OpenStreetMap

SFSU Campus Mapping

Posted by TJ Crowder on 14 March 2014 in English.

I have been mapping and digitizing professionally with ArcGIS for nearly 5 years. This is the first time I have heard of and used OpenStreetMap and it is awesome! So far I have made a few minor edits to the San Francsico State campus. I created and changed a few paths around the Library and Malcom X Plaza. I also added a few locations of handicap entrances and ramps. So far the only difficulties I have experienced is the limitations of the id edit tools. They are perfectly fine for the task of mapping points. For the paths, I found myself accidentally deleting entire paths. I was finally able to figure out how to split the paths and correct an area near the library. As I mentioned I have been mapping and digitizing using ArcMap for quiet sometime. The user interface using id is not much different. It all points, lines and polygons right! I am hoping to be able to add considerable content to both SFSU and areas near my place in Concord.

my edits so far: https://www.openstreetmap.org/changeset/21091620 https://www.openstreetmap.org/changeset/21091658 https://www.openstreetmap.org/changeset/21091915

Location: Saint Francis Wood, San Francisco, California, 94127, United States

Discussion

Comment from OSMNZ on 14 March 2014 at 02:27

Hi

There is a plugin for Arc - but better still use JOSM or advanced editing!

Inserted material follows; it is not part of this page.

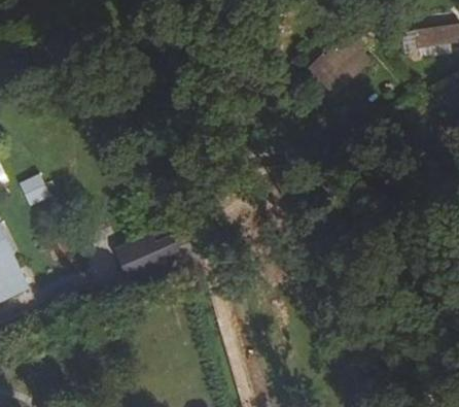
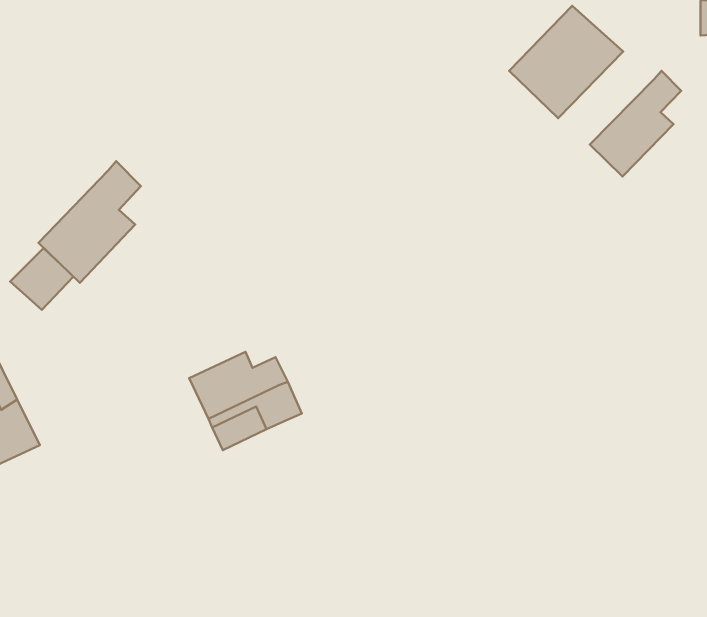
building: none -> [590,71,681,177]
building: none -> [39,161,141,283]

http://wiki.openstreetmap.org/wiki/JOSM

https://josm.openstreetmap.de/

Comment from Rovastar on 14 March 2014 at 08:10

Yeah JOSM all the way. iD is an entry level/newbie tool.

Comment from Nakaner on 14 March 2014 at 14:16

I agree OSMNZ and Rovastar, JOSM is the better tool. JOSM’s features can be extended by a lot of plugins (Edit -> Preferences -> plug icon). For the first steps I suggest:

  • building_tools allows you to draw a rectangular building with three clicks. Just type B and then click–click–click.
  • utilsplugin2 offers some additional features. From my point of view, the most important is splitting areas (or buildings). Mark the two splitting points in the polygon outline and type Alt+X

For editing geometry of lines and polygons I suggest the JOSM manual.

Other than iD, JOSM warns you if your edit may be destructive. For example, you will get warnings if you move more than 20 nodes at the same time, damage relations or multipolygons or use deprecated tags.

Thank you for your good changeset comments.